=== Items from a dataset ===
>>>>>

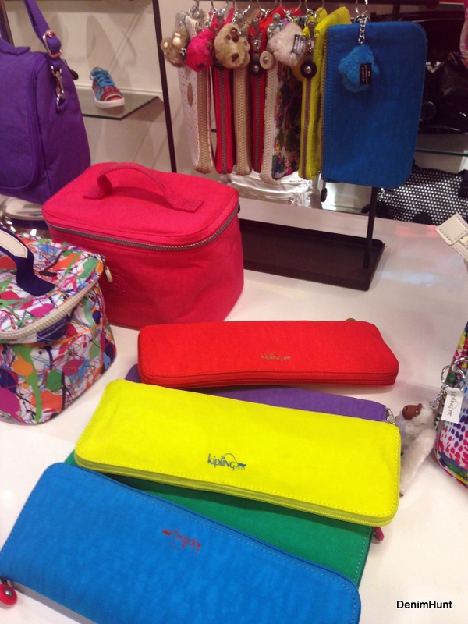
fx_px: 595
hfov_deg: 42.9
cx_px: 234
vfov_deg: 55.4
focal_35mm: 33
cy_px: 312
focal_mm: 4.12
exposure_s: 1/20
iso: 80
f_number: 2.4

<<<<<

=== WHAT IS REQUIRED ===
All of the records need repeating exactly, except for the pictures.

=== RESULT FOR THIS TASK ===
fx_px: 595
hfov_deg: 42.9
cx_px: 234
vfov_deg: 55.4
focal_35mm: 33
cy_px: 312
focal_mm: 4.12
exposure_s: 1/20
iso: 80
f_number: 2.4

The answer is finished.